THE GRIEVANCES OF THE SOCIALISTS
"Socialism is not only a theory of another and better system of society: it is an indictment of the existing order."[95] The Socialist conception of society as at present constituted, given in the preceding chapter, will have prepared the reader to some extent for the Socialist grievances. These grievances are three in number, and may be summed up as follows:
(1) The workers are for all practical purposes slaves who are kept in chains and forced to work by the capitalist class.
(2) The rich men cause the poverty of the poor by defrauding them of the largest part of their wages.
(3) The workers receive only from one third to one fourth of the wage which is their rightful due.
Let us look into these grievances.
According to the Socialist leaders, the workers—
Helots in hunger nursed
Slaves of their reign accursed[96]—
keep the rich in affluence. Nevertheless they themselves are kept in poverty, degradation, and slavery by the capitalists whom they nourish by their labour. "The landlord owns the raw material and can live in idleness.

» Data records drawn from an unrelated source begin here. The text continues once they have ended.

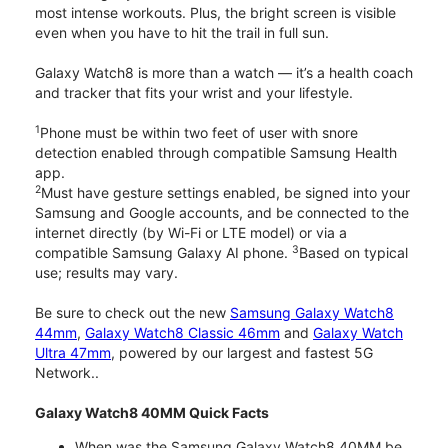
most intense workouts. Plus, the bright screen is visible
even when you have to hit the trail in full sun.
Galaxy Watch8 is more than a watch — it’s a health coach
and tracker that fits your wrist and your lifestyle.
1
Phone must be within two feet of user with snore
detection enabled through compatible Samsung Health
app.
2
Must have gesture settings enabled, be signed into your
Samsung and Google accounts, and be connected to the
internet directly (by Wi-Fi or LTE model) or via a
3
compatible Samsung Galaxy AI phone.
Based on typical
use; results may vary.
Be sure to check out the new
Samsung Galaxy Watch8
44mm
,
Galaxy Watch8 Classic 46mm
and
Galaxy Watch
Ultra 47mm
, powered by our largest and fastest 5G
Network..
Galaxy Watch8 40MM Quick Facts
When was the Samsung Galaxy Watch8 40MM be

The capitalist owns the machinery and can live in idleness. The worker has nothing, except his ability to work, and he cannot work without the consent of the landlord and the capitalist. Therefore, he is virtually a slave. He cannot control his own life."[97]
As a matter of fact the position of the worker is worse than was that of the slave. "It did not always pay to starve a slave, because if he died you might have to buy another one. Therefore the lot of the slave under a good master was in many respects better than that of the proletariat in our great cities."[98] "Poverty rather than property is the reward of labour to-day."[99] "Poverty is our reward for creating plenty, and the class that lives in luxury by exploiting our labour contemptuously informs us that the law of supply and demand condemns us to suffer the most hideous privation whenever our excessive industry has created a glut of all the things that satisfy human needs."[100]